ICANN, the entity actually responsible for the whole domain system, is also being blamed for this. However, looking an their previous proposal, meant to help domain owners avoid losing their domain by forgetting to renew it, I realize that it is what my own register already had implemented, as had most others. I.e. if your domain expires, your domain will be on hold for about a month of grace period. Then it will be "pending deletion" for about a week or so after that, and then it will be gone. That's normal registrar practice. That Verisign then adds their own procedure on top of that is totally unnecessary and nothing more than a scam. Kind of like if the post office kept a letter sent to me and then offered me the service of paying $80 for receiving it sooner than in a couple of months.
There have been a string of other similar business practices from Verisign, or proposed future plans. Verisign and ICANN just got sued by a group of registrars for a planned scheme that involved selling already registered domain names by auction to other people, to "guarantee" that one would get the domain name if it expired. And at the same time sell insurance to the actual domain owner, to ensure that nobody else can get their domain.

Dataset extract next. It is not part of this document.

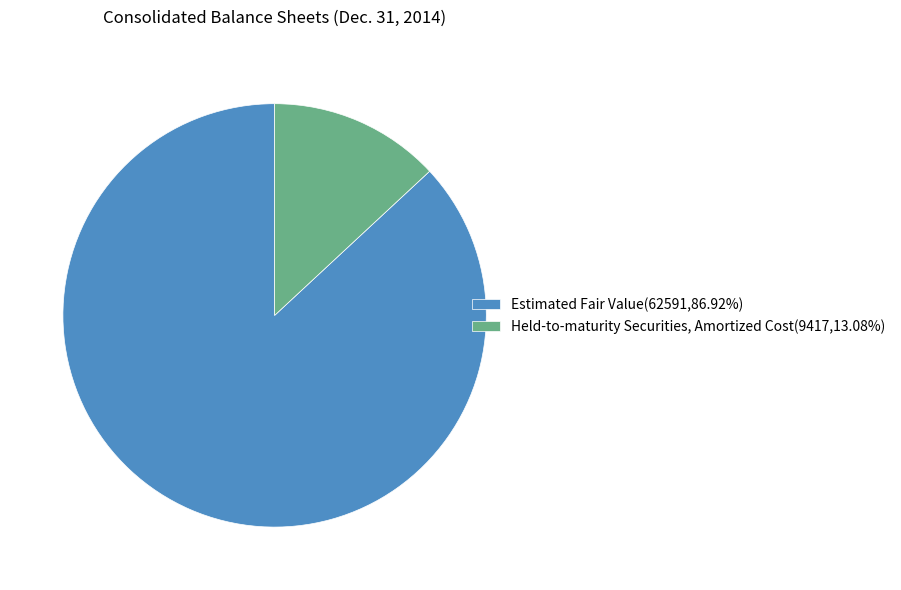

Rank the categories by value from highest to lowest.

Estimated Fair Value, Held-to-maturity Securities, Amortized Cost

And Verisign just sued ICANN for trying to hinder them from running the "Site Finder" scam they had started up last year. The idea was that whenever anybody mistyped a domain name address, and accidentally asked for a domain that didn't exist, they'd end up on Verisign's site which would offer to sell them that domain name. Remember, as a registrar Verisign is just one of many competitors, but they used their control of the underlying database to lead people to their own registration service, making them think it would be the "correct" path to follow.
Before that, they tried their luck by sending out phoney renewal notices for domains that weren't registered with them, just like several other unscrupulous companies were. I.e. you get a "renewal" notice in the mail, saying that your domain is expiring on such and such a date, and that if you pay now, it will be renewed and taken care of. Except for that the domain wasn't registered with them, so what they're really asking you to do is to *transfer* the domain to them from your current registrar. But many domain owners don't really understand the fine points of that, and renewing one's domain before it expires always sounds like a good idea.

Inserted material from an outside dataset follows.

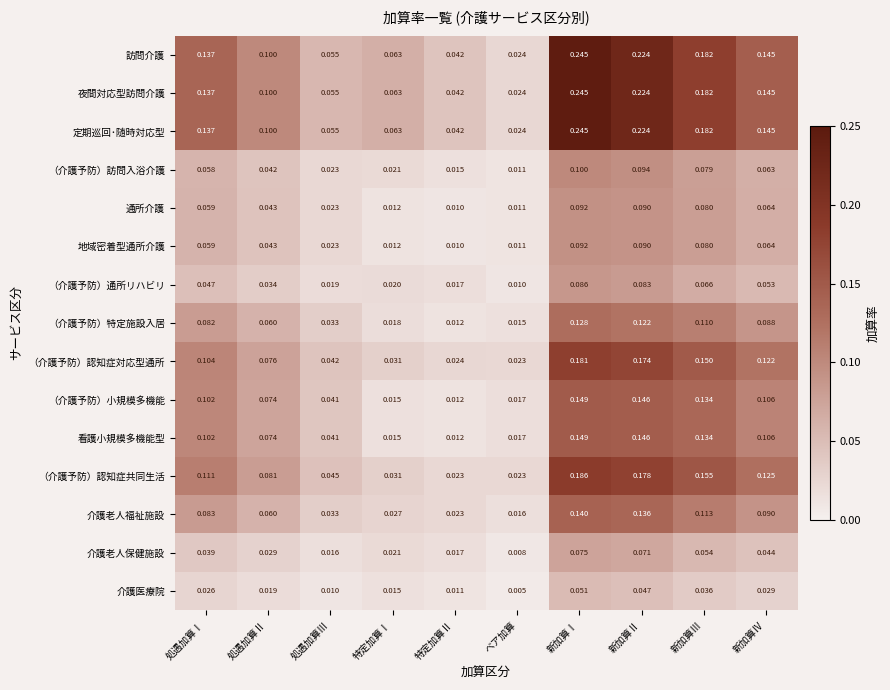

List the labels in order of 通所介護 value, largest first.

新加算Ⅰ, 新加算Ⅱ, 新加算Ⅲ, 新加算Ⅳ, 処遇加算Ⅰ, 処遇加算Ⅱ, 処遇加算Ⅲ, 特定加算Ⅰ, ベア加算, 特定加算Ⅱ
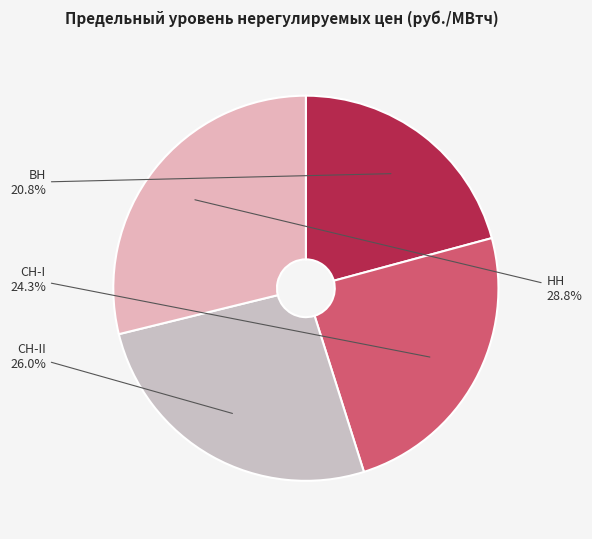

To the nearest percent, what is the difference between the largest and smallest slice percentages?

8%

Around that time too, another of their schemes was that they would automatically throw a wrench in the machinery whenever a domain was requested to be transferred to another registrar. Which is a standard function in the domain system. The receiving registrar checks with the owner of the domain that they really intend to transfer it, and then file the transfer instruction with the domain database, which should then be carried out in a day or two without incident. Instead, Verisign would automatically throw away all of the transfer requests, and not say anything to the owner of the domain, nor to the requesting registrar. And after a couple of weeks, the transfer would time out and fail without explanation. Only if the customer called Verisign and verbally instructed them to allow the transfer to go through would it actually happen. And talking to Verisign is a bit like getting through to the IRS. Plus that the actual customer is likely to have a hard time explaining what is going on to them, as it is naturally a bit technical.
Oh, there's a good deal more, but that's enough of a rant for now. But look at the Verisign Sucks page, as lots of other folks have had the exact same problems I describe here. Or go here or here. Lots of stories of fraud and deception.